⟨
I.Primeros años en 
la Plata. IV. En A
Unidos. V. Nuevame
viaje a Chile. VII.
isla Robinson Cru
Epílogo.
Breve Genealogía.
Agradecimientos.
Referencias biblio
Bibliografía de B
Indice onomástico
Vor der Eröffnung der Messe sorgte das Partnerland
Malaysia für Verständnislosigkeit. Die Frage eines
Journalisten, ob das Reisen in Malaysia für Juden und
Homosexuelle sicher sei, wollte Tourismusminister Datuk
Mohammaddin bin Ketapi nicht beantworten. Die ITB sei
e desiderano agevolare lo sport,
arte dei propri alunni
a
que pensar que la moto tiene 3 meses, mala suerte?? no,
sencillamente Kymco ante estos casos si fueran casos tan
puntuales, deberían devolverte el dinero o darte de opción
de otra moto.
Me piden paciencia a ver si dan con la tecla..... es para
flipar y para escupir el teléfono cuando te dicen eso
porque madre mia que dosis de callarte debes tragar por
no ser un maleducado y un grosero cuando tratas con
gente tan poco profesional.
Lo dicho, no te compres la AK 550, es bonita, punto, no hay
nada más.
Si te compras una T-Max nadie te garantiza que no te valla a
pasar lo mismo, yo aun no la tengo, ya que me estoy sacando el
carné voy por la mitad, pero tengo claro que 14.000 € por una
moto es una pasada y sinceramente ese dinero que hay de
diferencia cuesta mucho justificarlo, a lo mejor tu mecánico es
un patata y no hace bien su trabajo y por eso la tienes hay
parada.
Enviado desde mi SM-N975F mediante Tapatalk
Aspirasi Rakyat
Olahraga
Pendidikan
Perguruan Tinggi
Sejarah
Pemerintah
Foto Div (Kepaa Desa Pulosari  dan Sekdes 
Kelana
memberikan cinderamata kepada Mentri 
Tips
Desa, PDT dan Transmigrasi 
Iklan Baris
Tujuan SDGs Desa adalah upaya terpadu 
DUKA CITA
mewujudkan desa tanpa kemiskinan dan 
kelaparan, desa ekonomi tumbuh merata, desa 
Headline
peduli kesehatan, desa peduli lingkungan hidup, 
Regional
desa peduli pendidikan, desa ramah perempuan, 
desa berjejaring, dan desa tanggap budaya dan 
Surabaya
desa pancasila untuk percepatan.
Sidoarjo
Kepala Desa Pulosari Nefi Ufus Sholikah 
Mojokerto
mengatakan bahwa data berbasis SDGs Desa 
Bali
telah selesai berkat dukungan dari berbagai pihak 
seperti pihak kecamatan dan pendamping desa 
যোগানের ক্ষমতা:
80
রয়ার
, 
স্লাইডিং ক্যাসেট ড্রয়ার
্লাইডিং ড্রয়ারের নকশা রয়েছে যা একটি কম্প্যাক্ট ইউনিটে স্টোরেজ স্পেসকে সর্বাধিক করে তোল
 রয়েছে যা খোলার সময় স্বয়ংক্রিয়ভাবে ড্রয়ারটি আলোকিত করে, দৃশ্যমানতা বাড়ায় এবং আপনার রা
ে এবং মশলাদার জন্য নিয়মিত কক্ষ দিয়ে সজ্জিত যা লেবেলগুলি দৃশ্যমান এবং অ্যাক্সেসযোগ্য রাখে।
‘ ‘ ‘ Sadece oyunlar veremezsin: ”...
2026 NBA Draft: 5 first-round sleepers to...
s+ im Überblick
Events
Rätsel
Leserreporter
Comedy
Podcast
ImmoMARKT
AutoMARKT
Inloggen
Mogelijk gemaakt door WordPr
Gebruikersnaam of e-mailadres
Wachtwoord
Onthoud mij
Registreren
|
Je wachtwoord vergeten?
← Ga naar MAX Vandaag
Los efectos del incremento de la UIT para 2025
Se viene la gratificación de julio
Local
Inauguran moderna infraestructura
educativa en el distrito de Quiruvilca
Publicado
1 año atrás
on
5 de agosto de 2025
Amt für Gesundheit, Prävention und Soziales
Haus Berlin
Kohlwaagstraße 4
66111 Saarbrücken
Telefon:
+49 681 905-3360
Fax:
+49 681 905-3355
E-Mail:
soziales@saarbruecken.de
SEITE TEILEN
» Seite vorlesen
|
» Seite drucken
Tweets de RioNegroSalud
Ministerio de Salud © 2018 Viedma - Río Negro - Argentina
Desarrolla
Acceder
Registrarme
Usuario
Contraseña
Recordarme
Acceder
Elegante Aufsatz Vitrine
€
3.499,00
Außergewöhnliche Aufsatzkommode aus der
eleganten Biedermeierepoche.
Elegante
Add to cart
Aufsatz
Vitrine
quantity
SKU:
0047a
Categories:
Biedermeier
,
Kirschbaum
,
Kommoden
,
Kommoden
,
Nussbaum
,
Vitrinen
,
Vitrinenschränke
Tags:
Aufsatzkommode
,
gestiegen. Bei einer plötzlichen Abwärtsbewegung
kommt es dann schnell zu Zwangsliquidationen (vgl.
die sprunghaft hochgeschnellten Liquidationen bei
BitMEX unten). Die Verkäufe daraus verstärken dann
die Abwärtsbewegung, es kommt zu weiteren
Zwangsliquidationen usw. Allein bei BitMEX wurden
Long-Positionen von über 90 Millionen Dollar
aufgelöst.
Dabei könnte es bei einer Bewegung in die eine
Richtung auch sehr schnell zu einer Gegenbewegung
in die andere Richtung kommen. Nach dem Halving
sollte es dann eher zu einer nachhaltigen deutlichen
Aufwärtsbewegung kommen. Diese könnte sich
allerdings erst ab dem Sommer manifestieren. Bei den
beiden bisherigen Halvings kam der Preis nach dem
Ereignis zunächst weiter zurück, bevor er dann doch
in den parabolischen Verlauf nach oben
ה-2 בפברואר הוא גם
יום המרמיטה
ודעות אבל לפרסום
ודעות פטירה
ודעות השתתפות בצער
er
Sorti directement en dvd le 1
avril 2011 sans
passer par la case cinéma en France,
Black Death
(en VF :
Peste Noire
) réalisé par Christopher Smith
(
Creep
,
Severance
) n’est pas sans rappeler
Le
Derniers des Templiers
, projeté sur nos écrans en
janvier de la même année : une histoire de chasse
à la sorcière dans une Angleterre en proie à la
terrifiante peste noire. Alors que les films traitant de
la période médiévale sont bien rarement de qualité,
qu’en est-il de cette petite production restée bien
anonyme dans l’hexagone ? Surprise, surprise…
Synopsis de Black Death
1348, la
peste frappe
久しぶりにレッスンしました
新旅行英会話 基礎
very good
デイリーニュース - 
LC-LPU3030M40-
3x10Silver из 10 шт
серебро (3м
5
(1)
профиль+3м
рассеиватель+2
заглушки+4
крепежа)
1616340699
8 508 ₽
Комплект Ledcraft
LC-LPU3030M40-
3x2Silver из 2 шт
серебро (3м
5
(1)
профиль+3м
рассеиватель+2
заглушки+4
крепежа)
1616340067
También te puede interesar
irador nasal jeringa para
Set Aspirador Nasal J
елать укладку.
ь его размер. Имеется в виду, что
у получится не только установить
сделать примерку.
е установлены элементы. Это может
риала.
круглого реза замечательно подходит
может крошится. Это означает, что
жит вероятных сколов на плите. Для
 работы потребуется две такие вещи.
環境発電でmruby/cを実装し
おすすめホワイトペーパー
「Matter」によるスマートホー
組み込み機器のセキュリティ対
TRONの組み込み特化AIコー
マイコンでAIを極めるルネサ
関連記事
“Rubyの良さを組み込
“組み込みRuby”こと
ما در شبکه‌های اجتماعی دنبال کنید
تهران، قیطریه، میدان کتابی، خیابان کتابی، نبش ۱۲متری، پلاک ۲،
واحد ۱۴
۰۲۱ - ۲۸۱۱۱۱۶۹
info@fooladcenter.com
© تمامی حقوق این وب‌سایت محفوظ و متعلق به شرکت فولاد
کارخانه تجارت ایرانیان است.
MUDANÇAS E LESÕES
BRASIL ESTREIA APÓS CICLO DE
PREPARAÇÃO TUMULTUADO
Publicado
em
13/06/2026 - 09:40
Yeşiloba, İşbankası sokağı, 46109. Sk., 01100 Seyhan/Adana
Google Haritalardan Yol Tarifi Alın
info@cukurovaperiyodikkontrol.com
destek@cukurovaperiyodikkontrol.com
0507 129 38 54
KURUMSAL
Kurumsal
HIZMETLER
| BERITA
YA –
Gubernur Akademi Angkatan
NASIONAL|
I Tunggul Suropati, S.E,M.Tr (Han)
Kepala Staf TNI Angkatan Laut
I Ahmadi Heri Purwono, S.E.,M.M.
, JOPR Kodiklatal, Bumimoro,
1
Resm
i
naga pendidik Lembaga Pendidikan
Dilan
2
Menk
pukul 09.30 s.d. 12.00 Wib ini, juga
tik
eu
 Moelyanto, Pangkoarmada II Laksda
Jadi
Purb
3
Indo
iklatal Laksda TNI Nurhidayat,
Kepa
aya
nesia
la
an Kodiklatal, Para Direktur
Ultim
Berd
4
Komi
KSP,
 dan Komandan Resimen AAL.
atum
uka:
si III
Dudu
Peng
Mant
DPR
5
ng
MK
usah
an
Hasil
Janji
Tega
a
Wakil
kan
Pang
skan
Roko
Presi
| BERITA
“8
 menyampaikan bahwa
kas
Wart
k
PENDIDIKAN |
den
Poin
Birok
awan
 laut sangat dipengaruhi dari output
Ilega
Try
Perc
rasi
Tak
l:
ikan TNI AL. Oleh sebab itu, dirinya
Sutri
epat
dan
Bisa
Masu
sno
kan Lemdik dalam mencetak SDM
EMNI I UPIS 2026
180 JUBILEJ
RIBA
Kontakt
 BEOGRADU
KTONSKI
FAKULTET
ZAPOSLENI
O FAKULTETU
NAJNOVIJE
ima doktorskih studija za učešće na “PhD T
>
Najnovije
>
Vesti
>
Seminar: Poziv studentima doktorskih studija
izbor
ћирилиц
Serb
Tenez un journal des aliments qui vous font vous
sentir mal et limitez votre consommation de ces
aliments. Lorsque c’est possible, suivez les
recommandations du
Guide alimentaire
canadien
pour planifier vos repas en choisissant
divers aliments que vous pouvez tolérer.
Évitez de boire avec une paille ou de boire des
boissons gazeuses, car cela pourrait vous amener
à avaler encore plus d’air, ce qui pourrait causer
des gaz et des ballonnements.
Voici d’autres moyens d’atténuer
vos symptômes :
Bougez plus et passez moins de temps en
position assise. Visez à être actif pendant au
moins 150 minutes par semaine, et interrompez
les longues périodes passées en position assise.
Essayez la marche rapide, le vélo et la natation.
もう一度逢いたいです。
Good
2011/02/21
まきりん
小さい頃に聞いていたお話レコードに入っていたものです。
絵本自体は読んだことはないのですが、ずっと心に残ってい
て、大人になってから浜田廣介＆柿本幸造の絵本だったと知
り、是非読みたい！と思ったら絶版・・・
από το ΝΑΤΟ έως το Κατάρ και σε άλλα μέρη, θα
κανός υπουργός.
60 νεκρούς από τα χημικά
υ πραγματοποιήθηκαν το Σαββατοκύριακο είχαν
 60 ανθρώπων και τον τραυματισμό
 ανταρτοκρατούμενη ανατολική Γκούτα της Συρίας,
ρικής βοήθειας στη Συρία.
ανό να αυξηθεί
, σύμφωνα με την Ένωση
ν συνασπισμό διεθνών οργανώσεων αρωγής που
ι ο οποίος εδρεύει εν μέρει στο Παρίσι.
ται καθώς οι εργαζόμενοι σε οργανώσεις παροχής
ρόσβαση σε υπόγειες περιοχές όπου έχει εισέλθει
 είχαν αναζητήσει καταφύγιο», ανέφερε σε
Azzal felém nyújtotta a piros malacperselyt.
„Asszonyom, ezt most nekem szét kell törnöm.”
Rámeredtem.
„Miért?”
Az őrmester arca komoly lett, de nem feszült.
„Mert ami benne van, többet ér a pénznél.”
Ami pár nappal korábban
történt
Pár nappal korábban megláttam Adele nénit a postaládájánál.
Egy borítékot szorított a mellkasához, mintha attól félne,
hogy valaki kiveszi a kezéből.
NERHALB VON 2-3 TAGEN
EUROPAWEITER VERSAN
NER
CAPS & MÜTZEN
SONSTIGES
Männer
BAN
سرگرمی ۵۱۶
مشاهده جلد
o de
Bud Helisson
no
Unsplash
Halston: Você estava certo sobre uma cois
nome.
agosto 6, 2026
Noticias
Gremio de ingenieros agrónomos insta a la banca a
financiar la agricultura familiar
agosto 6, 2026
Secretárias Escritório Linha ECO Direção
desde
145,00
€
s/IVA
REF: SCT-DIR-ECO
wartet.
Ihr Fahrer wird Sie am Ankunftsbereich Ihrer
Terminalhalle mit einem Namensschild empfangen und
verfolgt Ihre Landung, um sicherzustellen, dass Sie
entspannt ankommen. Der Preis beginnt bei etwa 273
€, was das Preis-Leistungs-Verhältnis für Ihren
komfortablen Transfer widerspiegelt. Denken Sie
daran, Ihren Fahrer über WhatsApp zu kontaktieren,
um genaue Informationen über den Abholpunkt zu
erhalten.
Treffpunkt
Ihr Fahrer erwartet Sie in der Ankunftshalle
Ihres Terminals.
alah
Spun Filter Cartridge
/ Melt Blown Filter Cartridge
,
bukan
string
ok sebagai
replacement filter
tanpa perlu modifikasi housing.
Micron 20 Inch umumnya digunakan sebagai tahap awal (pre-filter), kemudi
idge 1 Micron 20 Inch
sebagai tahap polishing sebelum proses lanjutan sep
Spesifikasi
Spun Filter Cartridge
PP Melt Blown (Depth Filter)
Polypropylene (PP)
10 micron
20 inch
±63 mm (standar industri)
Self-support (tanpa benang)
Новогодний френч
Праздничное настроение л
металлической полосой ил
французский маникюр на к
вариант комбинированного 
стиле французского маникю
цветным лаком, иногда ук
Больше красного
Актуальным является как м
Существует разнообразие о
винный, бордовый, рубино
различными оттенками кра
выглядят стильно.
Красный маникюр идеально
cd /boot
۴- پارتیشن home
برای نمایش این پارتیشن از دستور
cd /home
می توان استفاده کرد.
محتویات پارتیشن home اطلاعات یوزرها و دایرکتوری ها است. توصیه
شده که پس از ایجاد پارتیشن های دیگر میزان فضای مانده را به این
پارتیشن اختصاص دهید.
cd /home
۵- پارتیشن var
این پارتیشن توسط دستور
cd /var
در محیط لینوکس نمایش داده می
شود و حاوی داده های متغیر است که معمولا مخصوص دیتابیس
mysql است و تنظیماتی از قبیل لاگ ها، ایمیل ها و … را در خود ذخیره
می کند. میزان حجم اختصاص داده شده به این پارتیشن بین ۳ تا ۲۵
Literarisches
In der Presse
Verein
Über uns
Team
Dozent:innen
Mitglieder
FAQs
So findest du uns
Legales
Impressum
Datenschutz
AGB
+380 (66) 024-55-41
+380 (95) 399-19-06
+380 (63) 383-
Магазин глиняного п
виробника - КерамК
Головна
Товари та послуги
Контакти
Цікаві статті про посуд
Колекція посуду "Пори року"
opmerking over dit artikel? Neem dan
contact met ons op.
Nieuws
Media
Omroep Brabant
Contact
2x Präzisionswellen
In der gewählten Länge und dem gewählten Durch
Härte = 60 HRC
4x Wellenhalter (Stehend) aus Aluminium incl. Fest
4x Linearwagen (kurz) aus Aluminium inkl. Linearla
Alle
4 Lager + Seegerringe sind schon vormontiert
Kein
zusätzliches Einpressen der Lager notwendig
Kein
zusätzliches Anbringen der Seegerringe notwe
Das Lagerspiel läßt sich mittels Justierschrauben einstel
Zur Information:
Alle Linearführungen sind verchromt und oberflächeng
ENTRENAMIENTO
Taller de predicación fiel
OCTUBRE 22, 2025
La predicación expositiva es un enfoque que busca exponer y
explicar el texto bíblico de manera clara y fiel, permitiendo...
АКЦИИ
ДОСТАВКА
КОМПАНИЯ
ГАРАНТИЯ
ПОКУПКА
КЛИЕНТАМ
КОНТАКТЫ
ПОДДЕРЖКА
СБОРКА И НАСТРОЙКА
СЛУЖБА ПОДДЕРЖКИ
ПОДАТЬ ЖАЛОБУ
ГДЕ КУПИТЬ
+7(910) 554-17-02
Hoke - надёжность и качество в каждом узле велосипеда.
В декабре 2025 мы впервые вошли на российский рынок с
⟩
Assignment:
Look through the records and gather each line with the word "bien".

Output for this task:
un patata y no hace bien su trabajo y por eso la tienes hay
la période médiévale sont bien rarement de qualité,
qu’en est-il de cette petite production restée bien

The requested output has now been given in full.